▶ **To be done**
(a) Repeat the passage on diversity in animal advocacy word for word, from "Steps We Can" to "to take action.".
(b) In the passage on diversity in animal advocacy, who curated the list of resources called Queering Animal Liberation?

▶ **Selected text**
At Animal Charity Evaluators, we recognize that we still have a lot to learn about diversity, equity, and inclusion, as well as supporting other social movements. We may make mistakes or miss opportunities, but we are committed to improving in this area. As an effective altruist organization, continuing to use evidence and reason to do the most good possible will remain our primary goal. We think it’s important, though, to pay more attention than we have in the past to how our demographics as a movement and our interactions with other movements affect our work.
By setting an example and by evaluating socially responsible activities favorably in our charity evaluations, we hope we can play a role in inspiring other animal charities to make a greater effort to support other anti-oppression movements and actively integrate diversity, equity, and inclusion into their goals. We hope to see more leaders of animal charities consulting with and learning from leaders of other social justice movements. In the following section, we recommend some concrete steps that we as individuals or as organizations can take.
Steps We Can Take to Support Diversity, Equity, and Inclusion
If you are interested in helping the animal advocacy movement become more inclusive and in developing solidarity with other consonant movements, there are many ways to take action.
If you are an individual in the mainstream animal advocacy movement, you might consider the following options:
- Engage with people from marginalized groups, listening and learning from them. You may want to begin with the following resources13
- Aphro-ism, by Aph and Syl Ko14
- Black Vegans Rock, a project founded by Aph Ko
- Circles of Compassion, edited by Will Tuttle
- Is Veganism Ableist? A Disabled Vegan Perspective, by Michele Kaplan15
- Sistah Vegan, by Dr. A. Breeze Harper16
- Queering Animal Liberation, a list of resources curated by Vine Sanctuary
- Videos of talks from VegFestUK’s Pro Intersectionality Conference
- Do your best to avoid using language that may alienate certain groups. There are some helpful tips on this list, written by Christopher-Sebastian McJetters;17
- Listen with an open mind when people from marginalized groups report their experiences with the animal advocacy movement;18
- Do not advocate for your issue in ways that are racist, sexist, heterosexist, cissexist, sizeist, ableist, ageist, classist, etc., and please call out (or call in) those who do;
- Support food justice and efforts to make vegan diets more manageable for low-income communities that are affected by factors such as isolation from healthy food options and lack of access to good public transportation;
- Support vegan projects, campaigns, and organizations run by people with marginalized identities (e.g., the projects in this list compiled by Aph Ko, and Better Eating International, which is currently seeking funds);
- Support and promote the work of vegan leaders with marginalized identities in whatever ways you can. One important way to support them is to credit them for their ideas and compensate them for their labor whenever possible;
- Actively support other social justice movements, listening to and following the leaders of those movements when you do so;19
- As you learn about other social justice movements, educate others within the animal advocacy movement.20
If you work for an animal charity, your organization may wish to consider the following options:
- State explicitly that your organization opposes all systems of oppression;21
- Develop and enforce policies regarding harmful patterns of behavior (e.g., sexual harassment and assault) within your organization;
- Learn how to “operationalize” diversity, equity, and inclusion through toolkits like Operationalizing Racial Equity;
- As resources allow, empower your employees to actively support other social justice movements through training, facilitated discussions, and other such activities;22
- Avoid restricting your outreach work to college-educated white audiences, but take care to engage with non-white communities in the right way (e.g., by supporting the work that community members are already doing there and consulting with activists who have lived experiences of the issues faced by the community in your campaign planning);23
- Ensure that your website, outreach material, and celebrity endorsements represent the diversity you wish to see in the movement;
- Make an effort to ensure that all demographics are represented at your organization’s events, especially as speakers at conferences;24
- Consider implementing dynamic “diversity and inclusion” staffing policies and anonymized early-round hiring practices to mitigate the effects of implicit bias when considering job applications;
- Incentivize entry-level positions and internships in your company so that low-income individuals (who may be unable to work for free or near-poverty wages) have an opportunity to enter the movement.25
Conclusion
It seems to us that we are in the very early stages of a new development in the mainstream animal advocacy movement. We are beginning to see an increasing amount of discussion of diversity and social justice among animal advocates and a stronger push for these causes from animal charities.

▶ **Recorded data**
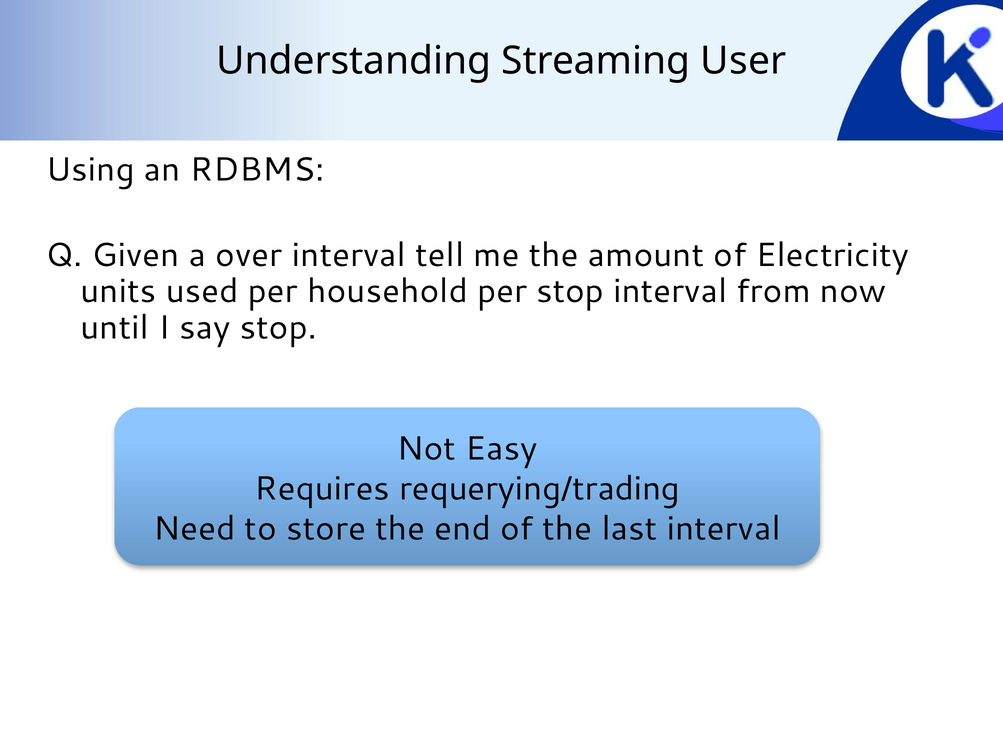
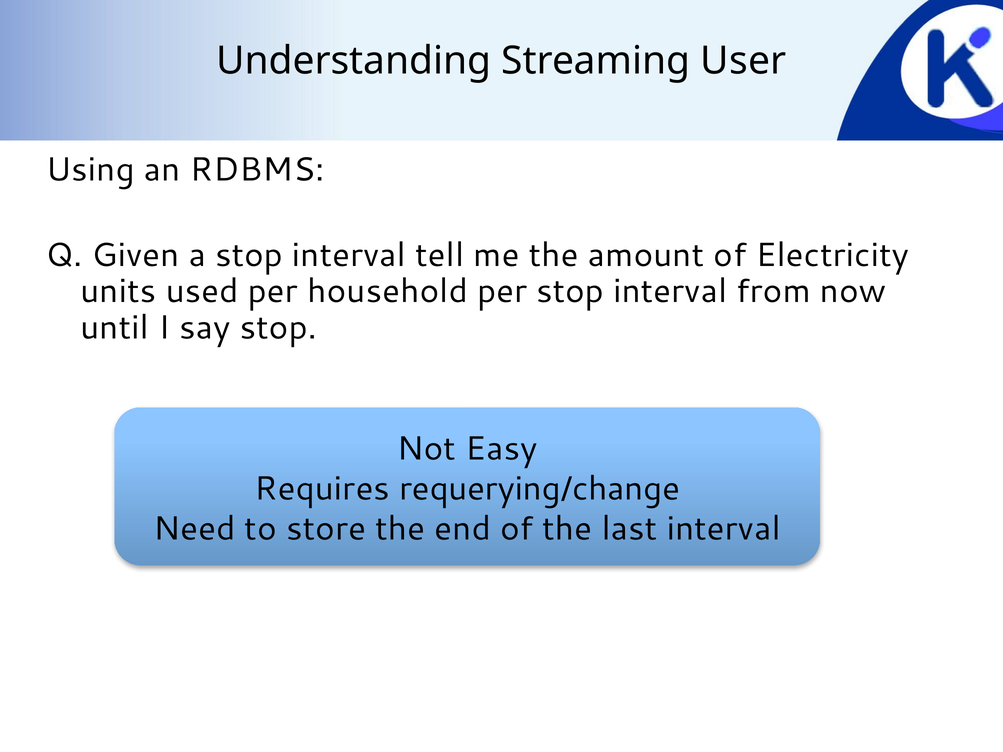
a over: over -> stop
requerying/trading: requerying/trading -> requerying/change
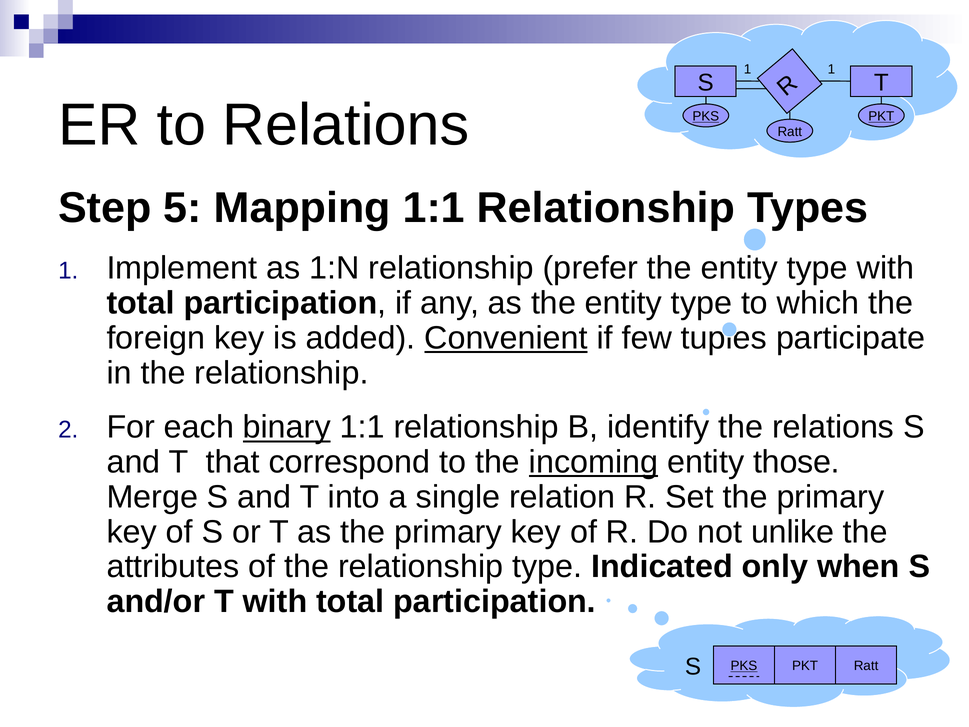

▶ **Solutions to the tasks**
(a)
Steps We Can Take to Support Diversity, Equity, and Inclusion
If you are interested in helping the animal advocacy movement become more inclusive and in developing solidarity with other consonant movements, there are many ways to take action.

(b) Vine Sanctuary